* **What to produce**
Reproduce the lines below from the one that contains "12: (1277, 481)" through the end, inclusive, and add nothing.

* **Available data**

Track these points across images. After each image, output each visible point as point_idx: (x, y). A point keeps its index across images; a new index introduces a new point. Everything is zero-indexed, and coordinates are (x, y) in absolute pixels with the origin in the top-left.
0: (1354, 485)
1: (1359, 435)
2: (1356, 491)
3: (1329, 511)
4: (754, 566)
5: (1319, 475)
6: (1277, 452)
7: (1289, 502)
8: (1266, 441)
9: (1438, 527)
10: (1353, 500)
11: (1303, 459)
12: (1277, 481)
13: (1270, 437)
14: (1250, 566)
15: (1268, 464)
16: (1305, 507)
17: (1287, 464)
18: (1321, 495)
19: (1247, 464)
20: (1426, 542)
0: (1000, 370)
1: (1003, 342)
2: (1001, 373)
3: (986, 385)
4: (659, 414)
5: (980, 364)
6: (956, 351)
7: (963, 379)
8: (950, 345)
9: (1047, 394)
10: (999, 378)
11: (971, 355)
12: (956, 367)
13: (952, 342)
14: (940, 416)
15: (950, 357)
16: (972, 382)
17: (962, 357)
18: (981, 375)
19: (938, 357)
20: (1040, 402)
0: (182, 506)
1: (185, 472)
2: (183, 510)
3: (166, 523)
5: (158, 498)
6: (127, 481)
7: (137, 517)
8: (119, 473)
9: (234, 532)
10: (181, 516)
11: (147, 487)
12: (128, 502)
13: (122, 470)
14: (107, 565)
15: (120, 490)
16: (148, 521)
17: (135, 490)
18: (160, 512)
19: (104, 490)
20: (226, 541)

* **Result of the exercise**
12: (1277, 481)
13: (1270, 437)
14: (1250, 566)
15: (1268, 464)
16: (1305, 507)
17: (1287, 464)
18: (1321, 495)
19: (1247, 464)
20: (1426, 542)
0: (1000, 370)
1: (1003, 342)
2: (1001, 373)
3: (986, 385)
4: (659, 414)
5: (980, 364)
6: (956, 351)
7: (963, 379)
8: (950, 345)
9: (1047, 394)
10: (999, 378)
11: (971, 355)
12: (956, 367)
13: (952, 342)
14: (940, 416)
15: (950, 357)
16: (972, 382)
17: (962, 357)
18: (981, 375)
19: (938, 357)
20: (1040, 402)
0: (182, 506)
1: (185, 472)
2: (183, 510)
3: (166, 523)
5: (158, 498)
6: (127, 481)
7: (137, 517)
8: (119, 473)
9: (234, 532)
10: (181, 516)
11: (147, 487)
12: (128, 502)
13: (122, 470)
14: (107, 565)
15: (120, 490)
16: (148, 521)
17: (135, 490)
18: (160, 512)
19: (104, 490)
20: (226, 541)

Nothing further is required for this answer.